After the success of Tim Peake's Stevenage mission Airbus unveils £3.2m space learning centre to inspire a generation
PUBLISHED: 12:07 04 May 2016 | UPDATED: 12:12 04 May 2016
For one brief moment on Friday, Stevenage was at the centre of the world - and even the universe as we know it - as British astronaut Tim Peake took the controls of a prototype Mars rover from his home on board the International Space Station.
The world’s media descended on Airbus Defence and Space in Gunnels Wood Road to see Britain’s space station crew member guide a rover called Bridget to hit a series of targets.
And he did remarkably well considering he reportedly had just a 10 minute briefing, instructions on a piece of A4 paper, and only 90 minutes to complete his mission.
The firm announced on the same day that wider interest in the Mars project won’t be a flash in the pan.
Not only will Airbus build the rover vehicle scheduled to go to work on the surface of Mars as part of the 2019 ExoMars mission, but it is to give Stevenage schools, colleges and companies unique access to the developing mission through a new education centre.
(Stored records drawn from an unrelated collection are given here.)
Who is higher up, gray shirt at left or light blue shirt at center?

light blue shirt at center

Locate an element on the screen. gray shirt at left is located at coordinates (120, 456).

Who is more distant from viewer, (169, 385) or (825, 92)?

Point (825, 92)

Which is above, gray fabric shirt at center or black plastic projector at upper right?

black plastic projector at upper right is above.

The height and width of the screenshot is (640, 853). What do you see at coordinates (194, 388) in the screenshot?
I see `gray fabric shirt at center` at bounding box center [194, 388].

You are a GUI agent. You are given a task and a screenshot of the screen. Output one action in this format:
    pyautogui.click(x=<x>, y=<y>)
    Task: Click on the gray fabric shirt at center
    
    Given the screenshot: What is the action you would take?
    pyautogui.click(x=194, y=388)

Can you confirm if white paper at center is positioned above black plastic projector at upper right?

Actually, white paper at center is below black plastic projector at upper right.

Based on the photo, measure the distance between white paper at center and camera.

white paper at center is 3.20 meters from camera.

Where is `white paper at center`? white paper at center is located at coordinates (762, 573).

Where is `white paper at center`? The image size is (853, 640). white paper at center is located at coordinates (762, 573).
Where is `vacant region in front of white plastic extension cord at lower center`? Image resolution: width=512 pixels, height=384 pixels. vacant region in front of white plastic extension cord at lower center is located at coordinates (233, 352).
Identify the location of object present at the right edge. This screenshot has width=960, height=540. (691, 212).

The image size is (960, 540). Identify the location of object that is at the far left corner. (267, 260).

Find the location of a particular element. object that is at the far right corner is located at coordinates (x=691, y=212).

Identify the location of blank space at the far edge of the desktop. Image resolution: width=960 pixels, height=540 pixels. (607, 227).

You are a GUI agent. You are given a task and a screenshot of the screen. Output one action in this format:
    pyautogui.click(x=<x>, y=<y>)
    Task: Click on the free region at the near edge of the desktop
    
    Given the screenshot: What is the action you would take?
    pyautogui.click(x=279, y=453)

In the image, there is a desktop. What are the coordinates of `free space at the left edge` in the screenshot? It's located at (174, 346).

Positioned with its windows looking directing out across a simulated Mars landscape, the £3.2 million Airbus Defence and Space centre for science, technology engineering and maths will welcome 27,000 students in the next five years.
Working in partnership with North Herts College, the ‘STEM’ project will help educate more than 5,000 students a year and, it is hoped, inspire the next generation of space scientists, technicians and engineers.
The college will run a STEM education programme at the centre, working with Airbus Defence and Space’s engineers and technicians.
There will be a series of interactive exhibits as well the chance to see the 30m by 13m test area in action, with prototype rovers negotiating the simulated Martian landscape.
Outreach activities for schools and a dedicated website and social media campaign are also planned.
Airbus site director Andy Stroomer said: “By investing in this centre and making the most of the Mars yard test area we hope to encourage students to follow science and engineering careers in the growing space industry and the wider industrial community.
“The partnership between North Herts College and Airbus is a unique collaboration to enhance STEM uptake and build a future generation of skilled workers.”
College principal Matt Hamnett added: “Creating an education centre linked to the ExoMars mission represents a unique opportunity to inspire young people to think about careers in science, tech, engineering and maths.
“It is a real pleasure for us to collaborate with a business that is so committed to working with educators and young people to enthuse the next generation.”
The Hertfordshire Local Enterprise Partnership is putting more than £1m into the project, which places Stevenage at the forefront of the space engineering industry in the UK.
Herts LEP makes up one part of Stevenage First – a partnership also involving Stevenage Borough Council, Herts County Council and Herts Chamber of Commerce which is focused on regenerating the town, and hopes the STEM centre will help contribute to the economic buoyancy needed to achieve its aims. Stevenage First chairman Andrew Percival said: “We want to secure future success for Stevenage, Hertfordshire and this key growth area for the South East.
“There is a palpable energy, confidence and determination for growth and change across Stevenage and Hertfordshire, which we now need to build on.
“A live link between Stevenage and the International Space Station is proof of just what can be achieved. We relish the opportunity of working together jointly, taking the small steps needed for one giant leap.”
As if to echo Mr Percival’s comments, just four days after Tim Peake’s mission Airbus announced it has signed a contract with the European Space Agency to build a Biomass satellite which will launch in 2021. It will measure the growth rates of the world’s forests and help chart the impact of deforestation on the environment.